“But if you’re a buyer, it’s very competitive,” Paul said.
Housing inventory is even lower in Glendale, where the number of single-family homes on the market dropped nearly 50% last month compared to the same period in 2011, according to a report by Realtor Keith Sorem with Keller Williams of Glendale.
The drop was even steeper for the amount of condominiums on the market, falling by more than 54%, according to Sorem’s report.
UCLA real estate professor Paul Habibi said another factor contributing to the reduced inventory is the fact that investors are stepping in, buying houses at low prices and then renting them in hopes of selling when prices rebound.
“It’s a profitable venture,” he said.
He added that rents have remained relatively high.
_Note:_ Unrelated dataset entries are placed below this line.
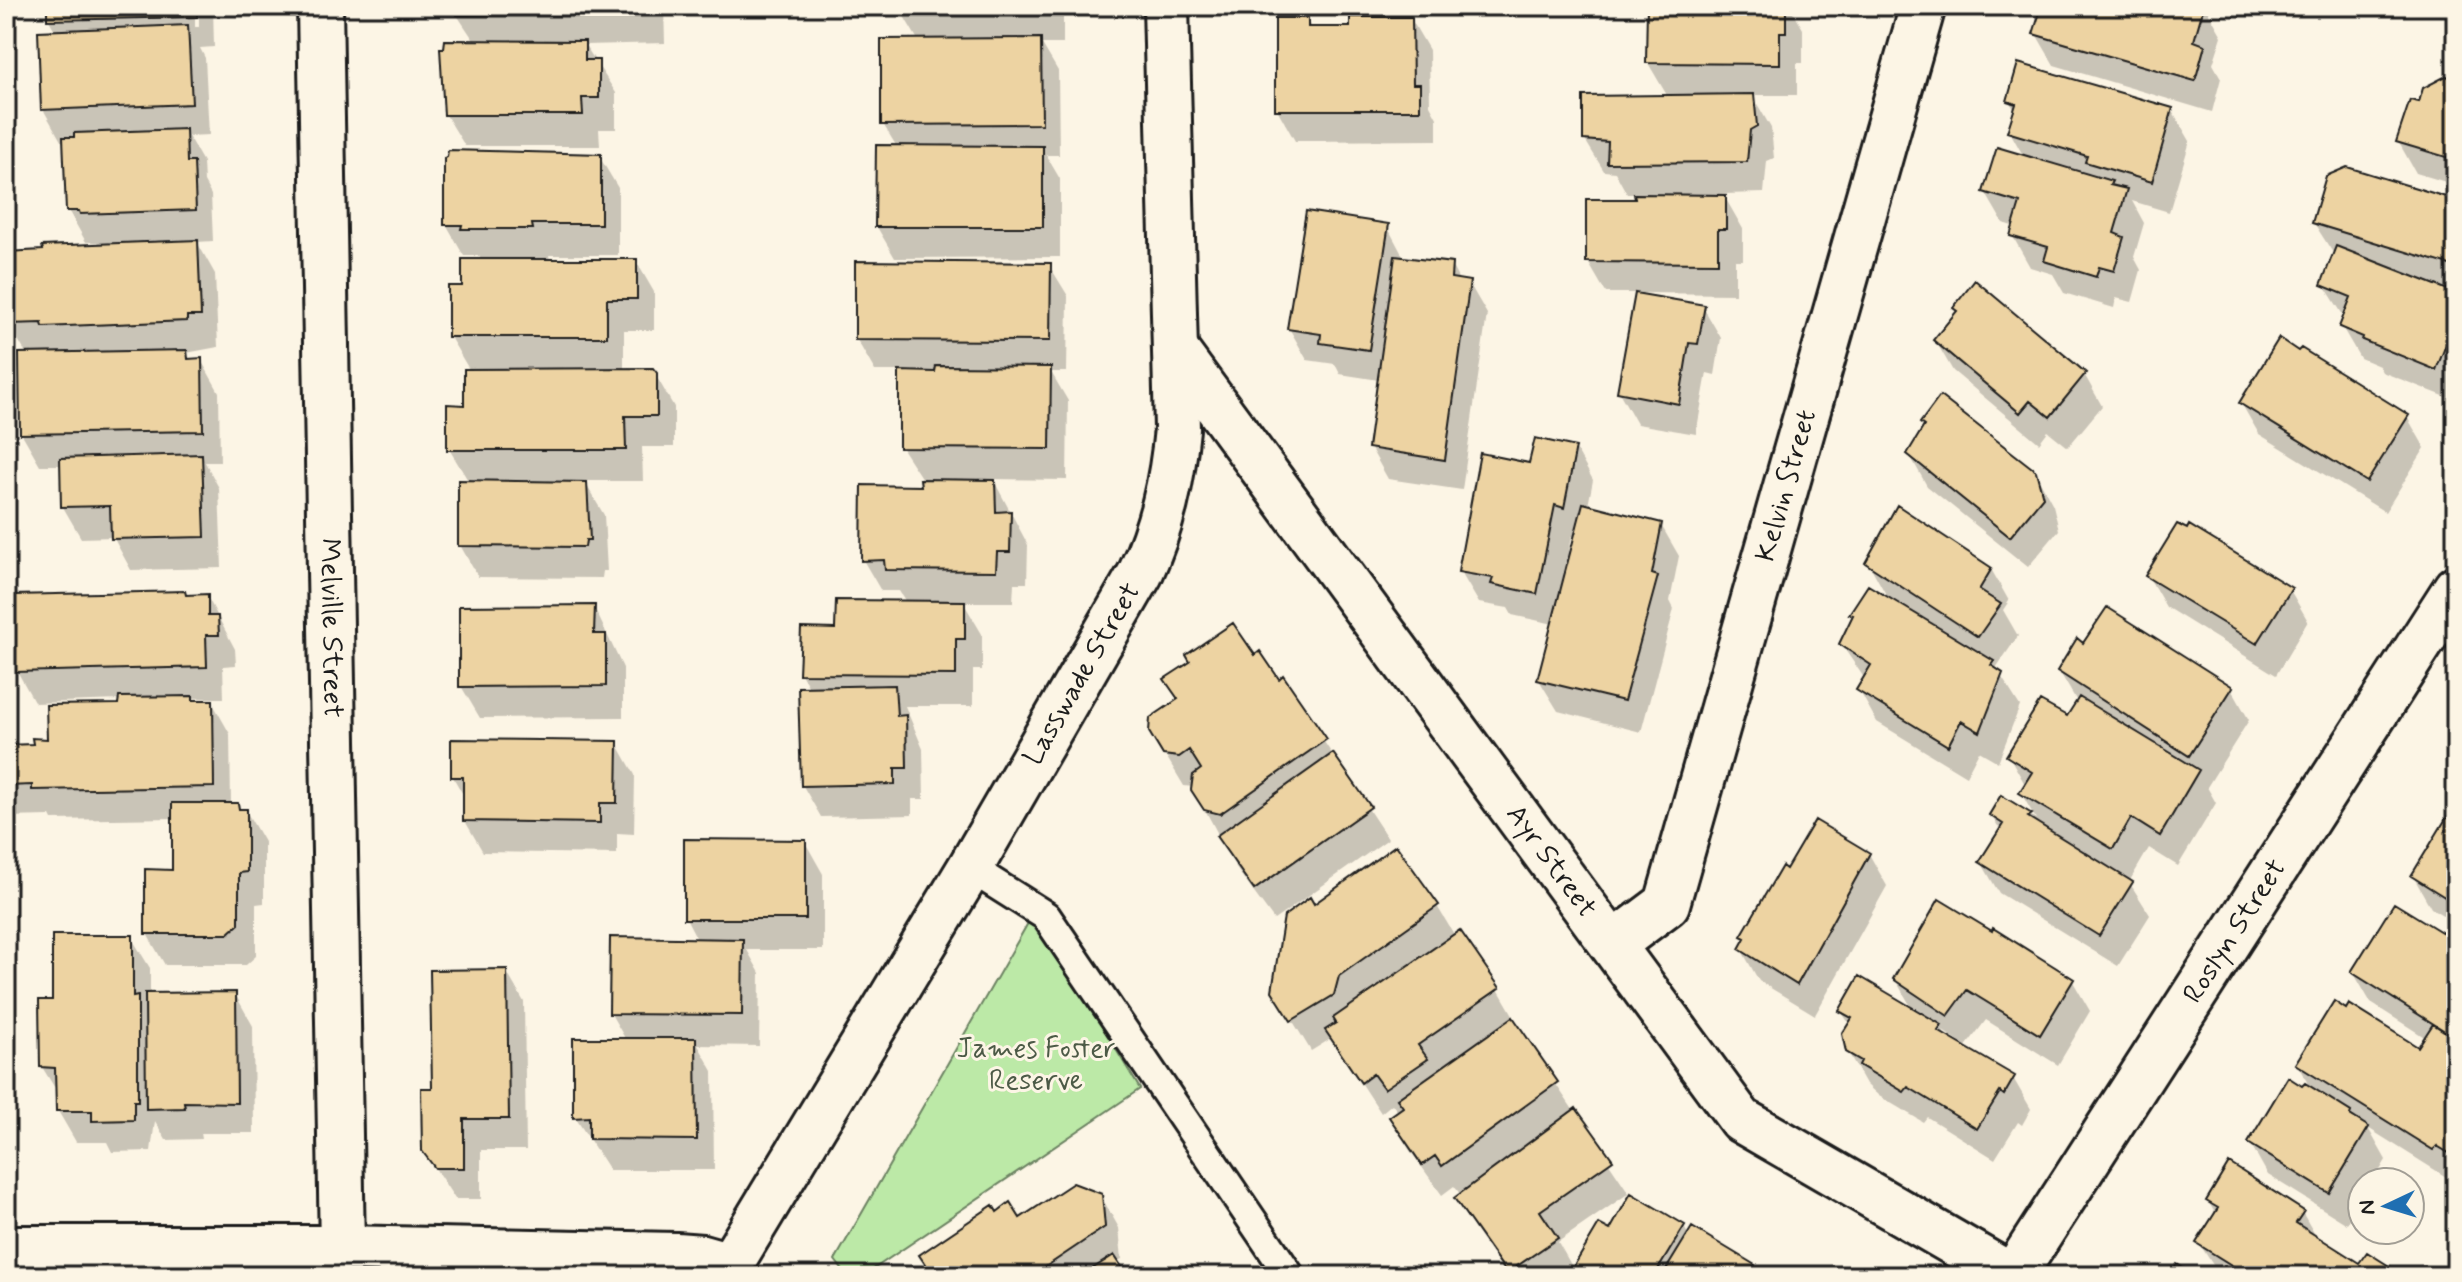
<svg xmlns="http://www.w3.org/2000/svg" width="2462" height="1282" viewBox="0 0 2462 1282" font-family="Mynerve,sans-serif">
	<rect width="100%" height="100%" fill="#fcf5e5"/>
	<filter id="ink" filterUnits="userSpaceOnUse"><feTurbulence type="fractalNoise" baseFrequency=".0125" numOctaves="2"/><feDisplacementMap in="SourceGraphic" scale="16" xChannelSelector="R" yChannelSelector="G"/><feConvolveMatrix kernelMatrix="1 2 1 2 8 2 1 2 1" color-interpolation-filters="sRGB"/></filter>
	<g filter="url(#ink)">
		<path fill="#bce9a7" stroke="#6c8262" stroke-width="2" d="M1028 923 1046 934 1140 1089 863 1276H847L835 1260Z"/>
		<path fill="#0003" fill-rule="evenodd" d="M49 6H195V27H199V6H213L214 47 200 48 205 58 209 135 188 136 203 162 204 182 211 195 213 241 197 242 215 274 218 347 186 353 191 360H201L219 392 220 462H205L219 488 222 568 131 570 113 537 81 538 63 507 62 465H40L22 434 27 355 9 324 6 254 100 246 97 242H86L68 210 66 141H61L43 109 56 32 49 20Z
			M451 6H664L665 43 585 45 616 93V129H599L600 146H465L446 115 475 42Z
			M902 6H1063V44H1042L1058 71 1059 155H1046L1060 179V257L895 258 877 227 897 147 883 124 918 40 902 13Z
			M1640 6H1806V10H1792L1803 29V63H1797V95H1752L1771 128 1774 158 1767 161 1764 193 1723 194 1743 229V260H1735V294L1639 293 1703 307 1721 338 1715 375 1707 373 1696 434 1637 424 1619 392 1637 293H1606L1588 262 1637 201 1636 194H1627L1615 172 1604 171 1585 140 1668 97 1648 63V12Z
			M2044 6H2205L2222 36 2213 64 2221 78 2212 112 2054 65 2036 34Z
			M1411 19 1429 50 1430 105 1437 118V140L1295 141 1277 109 1307 20 1312 29H1352Z
			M2456 81V185L2416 173 2398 141 2421 105Z
			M2009 101 2172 110 2190 141 2169 212 2132 201 2144 223 2134 257 2141 270 2132 302 2116 298 2114 308 2064 293 2053 274 2030 267 2012 235 2015 227 2003 223 1985 192 2024 157 2010 132 2016 112Z
			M599 156 618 188V255H549L550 261H636L654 292V330H624V370L655 374 674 407V447H642L643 481H584L604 515 607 571H603L602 578 478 577 460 545 469 482 449 449 466 407 470 371 450 337 464 288 482 261 479 256H464L446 225Z
			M2456 202V395L2454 400 2382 372 2379 366 2360 358 2342 327 2345 318 2324 285 2335 256 2314 223Z
			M1387 226 1405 260 1451 265 1460 282 1469 283 1487 314 1462 490 1388 479 1370 447 1379 380 1340 374 1335 364 1307 360 1289 328Z
			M1049 265 1068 296 1067 372H1051L1068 401 1067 480 993 479 1028 545 1027 583H1014L1013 602H963L982 634V670H973V706H905L923 749 924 799H912V815L821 817 803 786 810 689 801 674 837 631 906 602 899 591H881L863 560 923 488 922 479 901 447V371H875L857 340Z
			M1955 308 2084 374 2102 406 2068 447 2048 431 2039 443 1953 371 1935 340 1958 313Z
			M2241 403 2407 417 2425 448 2385 512 2259 434Z
			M1922 424 2035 472 2053 505 2059 530 2028 567 1927 486 1909 454 1925 429Z
			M1575 448 1593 480 1588 506 1661 525 1679 556 1670 601 1674 609 1641 732 1558 711 1539 680 1554 624 1512 615 1508 608 1479 603 1460 571 1531 465ZM1572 536 1576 537 1572 552 1569 551Z
			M1868 562 1991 569 2009 601 2003 610 2018 636 1996 668 2020 706 1998 762 1979 751 1966 776 1877 722 1859 690 1865 679 1841 644 1854 618 1852 614 1889 600Z
			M2148 576 2290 590 2308 621 2276 675 2166 607Z
			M207 596 235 649 236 665 223 666 224 698H193V702H212L230 734 231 805 246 811 264 842V903L256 904V956L246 965H165L147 934 174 872V818L52 820 50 816 6 817V747L35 746 120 706V700L35 703 17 671 187 597Z
			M594 607 623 668V717L480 718 461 686Z
			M1254 658 1278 682 1282 678 1388 839 1274 920 1236 868 1193 787 1184 786 1151 731Z
			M2059 671 2231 688 2249 720 2207 787 2216 803 2178 866 2149 848 2129 882 2150 915 2118 966 1999 893 1981 862 2001 831 1991 815 2002 798 2036 819 2021 793 2026 786 2009 756 2068 719 2078 703Z
			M617 743 635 775 634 834 617 833V854L483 852 465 821V798L453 777Z
			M2456 818V923L2431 908 2413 876Z
			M805 842 823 874V950H747L760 973 759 1046 698 1045 713 1071 714 1170H609L575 1117 626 1040 611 1014 698 941 686 918Z
			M1869 854 1887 886 1815 1015 1759 981 1741 949 1746 941 1743 936 1786 871Z
			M1437 906 1455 936 1460 933 1498 989 1516 1020 1514 1022 1629 1193 1558 1242 1574 1270 1610 1232 1684 1227 1689 1236 1753 1266 1759 1276H1570L1574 1270 1565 1276H1507L1475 1230 1457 1199 1461 1195 1454 1186 1442 1195 1409 1149 1391 1118 1399 1113 1392 1104 1381 1113 1332 1038 1311 1051 1274 990 1313 907Z
			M1993 934 2072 980 2090 1011 2058 1065 1986 1020 1964 1049 2013 1078 2031 1109 2022 1125 2018 1122 1995 1159 1927 1117 1923 1122 1879 1096 1866 1084 1848 1052 1850 1025 1841 1011 1913 1010 1895 979ZM1943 1031 1962 1044 1960 1047 1948 1039Z
			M131 937 150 968V995L235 994 253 1026 254 1133H201L202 1139 166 1140 155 1121 151 1151 112 1152 107 1142H76L58 1111V1093L42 1067 54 1002Z
			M2456 943V1176L2451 1180 2368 1128 2386 1160 2373 1182H2362V1199L2347 1224 2268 1175 2250 1143 2303 1089H2311L2297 1064 2419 1050 2426 1038 2371 1003 2353 972Z
			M506 971 524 1002 526 1150H481V1199H455L424 1151Z
			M1101 1196 1119 1228 1122 1259 1116 1262 1126 1276H934L996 1214 1020 1221Z
			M2208 1201 2302 1212 2318 1240 2360 1265 2401 1276H2220L2199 1243 2216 1215Z"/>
		<path fill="#edd3a2" stroke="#1c1c1c" stroke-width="2" d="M47 6H197V17L47 20Z
			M457 6H648V13L457 15Z
			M900 6H1046V13H900Z
			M1647 6H1786V32H1780V64L1646 63Z
			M2042 6H2204L2194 41 2205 45 2195 81 2033 34Z
			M1350 17H1412L1413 84H1420V110H1275V18H1308V27H1350Z
			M188 25 192 104 41 110 38 31Z
			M1041 38 1042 124 881 125V39Z
			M445 40 585 41V60H599V98H582L583 115H444L440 48H444Z
			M2018 63 2173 108 2152 182 2085 162 2087 156 2007 132 2016 104 2007 101Z
			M2446 76 2456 79V160L2396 142 2410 100 2419 102 2423 88Z
			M1754 94 1757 126 1750 130 1747 162 1607 163 1608 142 1583 140V96Z
			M186 129 187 162H194L196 210 80 214 79 211H66L63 137H74V133Z
			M876 145 1043 146V227H875Z
			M1997 147 2112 181 2110 185 2127 189 2114 233 2124 237 2114 271 2099 267 2096 277 2044 261 2048 247 2010 236 2020 203 1983 192Z
			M448 150 601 154V224H532L533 229H461L462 225H444V158L447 157Z
			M2347 167 2456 200V267L2312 223 2326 176Z
			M1634 194 1726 195V229H1718V263L1586 262V199H1635Z
			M1306 211 1389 224 1369 350 1320 343 1321 334 1287 329Z
			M198 240 201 316H187V321L43 327 42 323 7 324 6 252 43 250 42 246Z
			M2336 246 2456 293V319L2436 370 2362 340 2363 337 2339 327 2351 297 2321 285Z
			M1395 256 1452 263 1451 278 1470 281 1445 460 1368 448Z
			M462 259H637V299H607V337H448V286H462Z
			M855 261 1051 263 1050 341 855 340Z
			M1975 280 2086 373 2050 417 2030 401 2020 413 1933 340 1957 311 1953 308Z
			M1635 293 1705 305 1698 344 1689 343 1679 404 1617 392Z
			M2279 338 2298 351 2301 348 2409 415 2367 482 2239 403Z
			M187 350 188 359 202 358 203 431 20 434 19 353Z
			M936 366 1051 367 1050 449 899 448V371L935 372Z
			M653 368 657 373V416H625L626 450H447V404L464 405V369Z
			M1940 396 2036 471 2043 497 2010 537 1907 454 1924 426 1920 423Z
			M1535 438 1576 447 1564 508 1555 505 1537 594 1491 584 1493 578 1458 572 1480 453 1529 463Z
			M202 454 205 537 111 539 110 506 61 507 60 458Z
			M920 479 995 480 996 512 1011 511 1010 552H997L996 571 885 570 884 560 861 561 862 485 921 486Z
			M458 480 587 482 590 540H586L585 547 458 546Z
			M1583 503 1662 523 1652 574 1658 576 1624 701 1537 680Z
			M1897 505 1992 568 1979 590 2001 604 1978 637 1865 563Z
			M2177 524 2187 529 2189 525 2292 588 2257 644 2145 576Z
			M1868 585 1994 661 1991 665 2003 673 1980 732 1961 721 1948 746 1856 690 1871 665 1839 644 1853 615 1849 614Z
			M185 591 186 595 208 594V616H218L219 635H206L207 667 15 672 13 595Z
			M836 600 965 601V639H956V675L799 674 801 628 835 629Z
			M595 605 594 634H606V686L459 687V606Z
			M2107 607 2233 687 2189 756 2057 671 2077 638 2083 643Z
			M1233 623 1255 655 1260 651 1279 679 1283 675 1327 739 1220 814 1204 810 1191 790 1193 775 1201 769 1189 750 1179 757 1163 755 1149 732 1150 718 1178 699 1164 679 1190 662 1186 655Z
			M895 685 897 716 906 715 907 768H895V784L801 786 798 687Z
			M193 696V700H213L214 787 32 790V785L6 786V745L33 744 32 738 47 739 46 705 118 704 119 697Z
			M2079 697 2199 770 2160 836 2131 818 2113 849 2019 793 2032 772 2006 756 2040 701 2067 716Z
			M451 739 618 741 617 803H600V823L463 821V777H451Z
			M1333 753 1371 807 1254 890 1216 836Z
			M2001 795 2032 814 2028 817 2133 882 2099 936 1979 862 2003 824 1989 815Z
			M172 803H238L239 809H247V872L239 873V924L228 934H145V869L172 870Z
			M2450 812 2456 815V904L2411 876Z
			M1815 820 1870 853 1797 985 1739 949 1745 938 1741 936 1782 866 1786 869Z
			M684 839 806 840V919H684Z
			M1396 845 1439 905 1339 976 1334 995 1291 1021 1272 991 1284 916 1310 897 1314 904Z
			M1939 899 1992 931 1993 928 2074 979 2040 1035 1967 990 1948 1016 1893 979Z
			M2394 903 2456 941V1038L2351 972Z
			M1460 930 1500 988 1418 1045 1428 1059 1384 1089 1373 1074 1361 1083 1325 1030 1336 1023 1333 1018Z
			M52 935H133V997L138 996V1101H134V1120L92 1121V1111H56L55 1068 40 1067 39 1000H52Z
			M610 937 743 939 742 1015 609 1014Z
			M507 969 509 1119H464V1168H435L422 1151 421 1088H432L430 970Z
			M1859 976 1942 1025 1938 1031 2015 1076 2004 1095 2000 1092 1977 1129 1908 1087 1904 1092 1859 1065 1861 1061 1846 1052 1842 1034 1852 1018 1839 1011Z
			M236 992 237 1103 184 1102 185 1108 146 1109 145 993Z
			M2334 1001 2346 1009 2349 1004 2418 1047 2433 1024 2456 1039 2454 1156 2437 1146 2433 1150 2295 1064Z
			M1513 1017 1558 1082 1442 1166 1435 1156 1422 1165 1389 1117 1403 1107 1397 1099Z
			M573 1038H696L697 1140 589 1139V1117L573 1118Z
			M2288 1077 2302 1086 2305 1083 2351 1112 2350 1115 2369 1127 2329 1193 2248 1143Z
			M1576 1108 1613 1160 1540 1211 1558 1238 1507 1273 1454 1198Z
			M2229 1163 2304 1211 2296 1223 2359 1263 2367 1252 2405 1276H2249L2196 1243 2218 1208 2206 1201Z
			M1073 1183 1102 1194 1105 1227 1032 1276H933L919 1255 993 1205 997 1212 1010 1202 1020 1218Z
			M1631 1193 1685 1225 1654 1276H1568L1599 1224 1610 1230Z
			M1692 1227 1755 1265 1748 1276H1662Z
			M1114 1255 1128 1276H1081Z
			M2177 1264 2196 1276H2169Z"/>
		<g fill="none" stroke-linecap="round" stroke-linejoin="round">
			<defs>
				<path id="lane" d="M970 868 1046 916 1290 1276"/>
				<g id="street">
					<path id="s1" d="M320 6 342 1248"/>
					<path id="s2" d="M1177 352 1741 1120 2011 1276"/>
					<path id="s3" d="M1615 943 1667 904 1923 6"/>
					<path d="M6 1248H342L676 1255 702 1257 730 1265"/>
					<path id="s4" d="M730 1265 970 868 1140 574C1162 526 1172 482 1177 429L1166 6"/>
				</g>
				<g id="secondary">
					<path id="s5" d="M2013 1276 2456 588"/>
				</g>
			</defs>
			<use href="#lane" stroke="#1c1c1c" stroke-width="34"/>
			<use href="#street" stroke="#1c1c1c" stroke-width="50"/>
			<use href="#secondary" stroke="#1c1c1c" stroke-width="50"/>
			<use href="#lane" stroke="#fcf5e5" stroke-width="28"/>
			<use href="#street" stroke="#fcf5e5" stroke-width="44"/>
			<use href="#secondary" stroke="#fcf5e5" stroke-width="44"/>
		</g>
	</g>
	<g text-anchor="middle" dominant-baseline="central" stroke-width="6" stroke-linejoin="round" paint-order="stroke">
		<g font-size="28" fill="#1c1c1c" stroke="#fcf5e5">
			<text stroke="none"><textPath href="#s3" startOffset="500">Kelvin Street</textPath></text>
			<text stroke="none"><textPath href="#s1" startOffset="622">Melville Street</textPath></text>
			<text stroke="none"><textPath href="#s4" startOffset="688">Lasswade Street</textPath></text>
			<text stroke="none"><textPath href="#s2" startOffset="632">Ayr Street</textPath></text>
			<text stroke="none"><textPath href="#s5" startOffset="410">Roslyn Street</textPath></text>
		</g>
		<g font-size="28" fill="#4c5a46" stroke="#fcf5e5">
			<text x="1036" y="1049">James Foster<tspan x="1036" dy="32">Reserve</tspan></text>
		</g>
	</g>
	<rect width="2462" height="1282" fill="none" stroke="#fcf5e5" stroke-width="32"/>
	<rect x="16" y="16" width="2430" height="1250" fill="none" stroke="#1c1c1c" stroke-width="3" filter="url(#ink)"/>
	<g transform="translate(2386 1206) rotate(266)"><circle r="38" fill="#fcf5e5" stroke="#a29e95" stroke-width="2"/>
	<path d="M0-6L14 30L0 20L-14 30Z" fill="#1f6fb2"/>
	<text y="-12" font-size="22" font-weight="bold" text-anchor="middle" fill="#1c1c1c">N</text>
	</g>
</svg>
And depending on how the home’s purchase is financed, a monthly rent payment can cover the mortgage, interest and property taxes, Habibi said.
It’s a nationwide trend, he said, that probably won’t change until new home construction picks up again, hopefully in a few years.
“But it won’t be like it was,” Habibi cautioned.
Housing affordability is also leading to homes selling quickly, Paul said. Years ago, only 13% of Californians could afford a median-priced home, he said, but that number has jumped to about 67% today.
“Affordability is at a generational low,” he said.
In looking at other information on the latest stats, the median price of a single-family home decreased last month compared to February 2011, but the median condominium price climbed.
The median price for a home was $421,000 last month, a 15% drop from $497,500 the same month a year prior.
The number of single-family homes sold was unchanged, holding steady at 26.
The median price of a condo was $335,000 last month, a 14% bump up from 288,250 in February 2011.
However, the number of condo sales dropped from eight in February 2011 to only three last month.